Exercise tasks =>
1. Echo the part of the forum post that begins at the words "Last night, I" and stops after the words "a bad idea.".
2. In the forum post, where did the writer move the capacitor that had killed the engine when it was placed on the VR "P" signal wire?
3. Pick up the forum post about tracking down the car's engine trouble from its last sentence and keep writing.

Extract provided =>
Joined: Sun Jun 04, 2006 4:53 pm
Posts: 4295
Location: Gaithersburg MD
Car Model:
Since driving the car, or just thinking about it did not magically fix things, I decided further action really is needed. So, I have been sitting and studying, among other things, the replies so far on the earlier thread, trying to see what was the most logical thing to do next. I read the entirety of the slide show that George linked us too in that thread, which apparently was a talk someone gave at a convention for Megsquirt users in 2008. I wish I had been there. I have studied the Megamanual for insight, as well as the various manuals linked on the msextra forum.

Last night, I decided to take the capacitor that killed the engine when placed on the VR "P" signal wire, and placed it instead on the power feed for the relay box, which ultimately feeds the 12+ to the ECU. I don't have high hopes for this to be "the" fix, but have concluded from the reading I have done so far that: A. This is not easy to track down. and B. It is likely more than one thing. And, filtering the power for the MS box is not a bad idea.

Here is the current to-do list:

1. I would like to filter the alternator in some way if possible, but am not sure how to do that. I don't know if a capacitor is the thing here or not. I don't know if these Radio Shack 2200 capacitors are too small to amount to anything, or if they are just fine. I really am at the edge of my stupid border here. Although it is moving slowly.

Data supplied =>
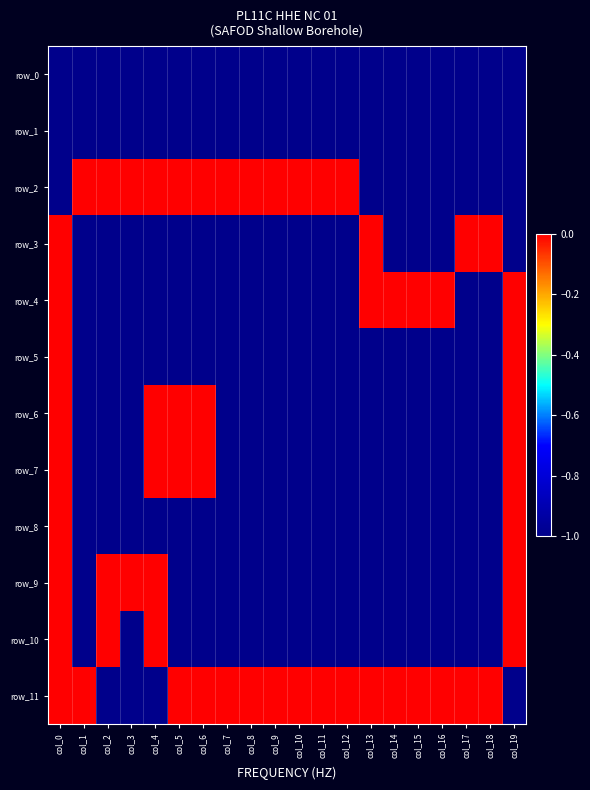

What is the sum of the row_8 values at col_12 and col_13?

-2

==

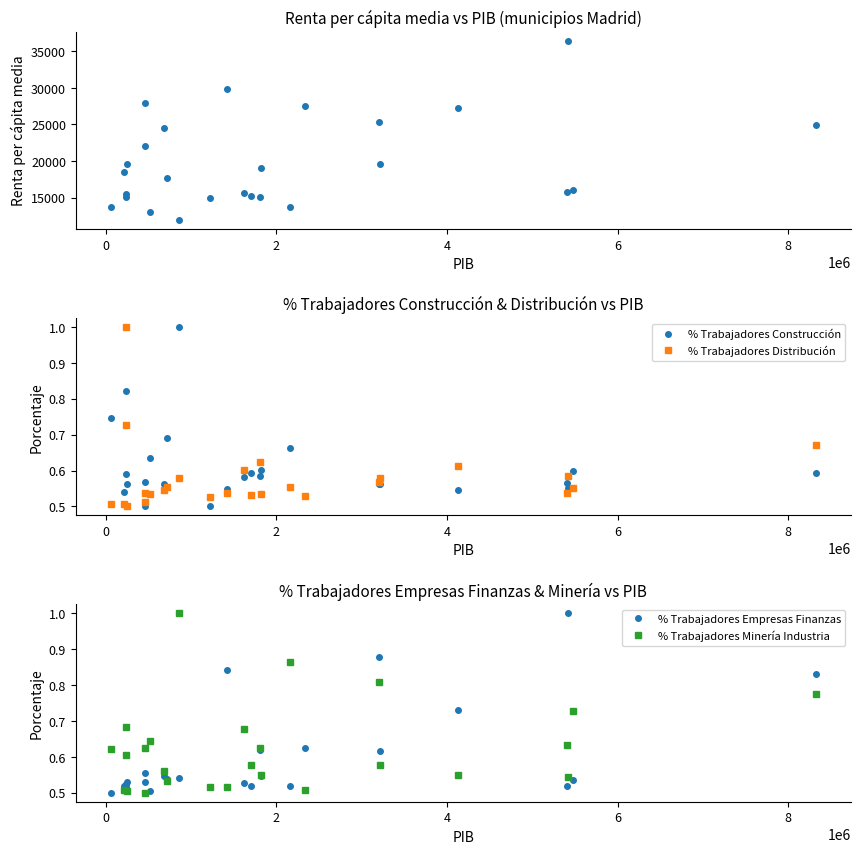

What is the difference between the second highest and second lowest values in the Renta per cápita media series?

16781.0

Answers to the problems =>
1.
Last night, I decided to take the capacitor that killed the engine when placed on the VR "P" signal wire, and placed it instead on the power feed for the relay box, which ultimately feeds the 12+ to the ECU. I don't have high hopes for this to be "the" fix, but have concluded from the reading I have done so far that: A. This is not easy to track down. and B. It is likely more than one thing. And, filtering the power for the MS box is not a bad idea.

2. To the power feed for the relay box, which ultimately feeds the 12+ to the ECU.

3.
2. Put shielded wire from the HEI to the ECU. These are twisted now, but unshielded. I noticed that the harness for the old Accel stuff had shielded wire for that application. If it is long enough I will use it. If not, I still have microphone cable left over, but may go to Capital Electronics and buy the stuff Pierre suggested earlier.I suspect the Accel stuff is what Pierre was recommending. I could not find it at Radio Shack.

3. Someone suggested isolating the HEI set up with a relay, (I think it was Olaf) which I have not done. The red wire to the coil (which feeds the HEI) is like number 10 or 8 which would suggest they thought it carried a lot of current. It is fused with a number 30 fuse, and it has not blown that, so suspect the wire is overkill, and I could use a standard 30 amp relay. So that is step three in this hunt and kill operation.

Any comments are welcome. I just wanted you to know I am grateful for all ideas so far, and your earlier comments did not fall on deaf ears. In time, I will get to them all. I do think it is important to make one change and then drive the car for awhile. JUst for the record, I did move the O2 sensor closer to the turbo outlet, so fuel tuning can now continue. And, just in case someone is still reading this, I will keep reporting.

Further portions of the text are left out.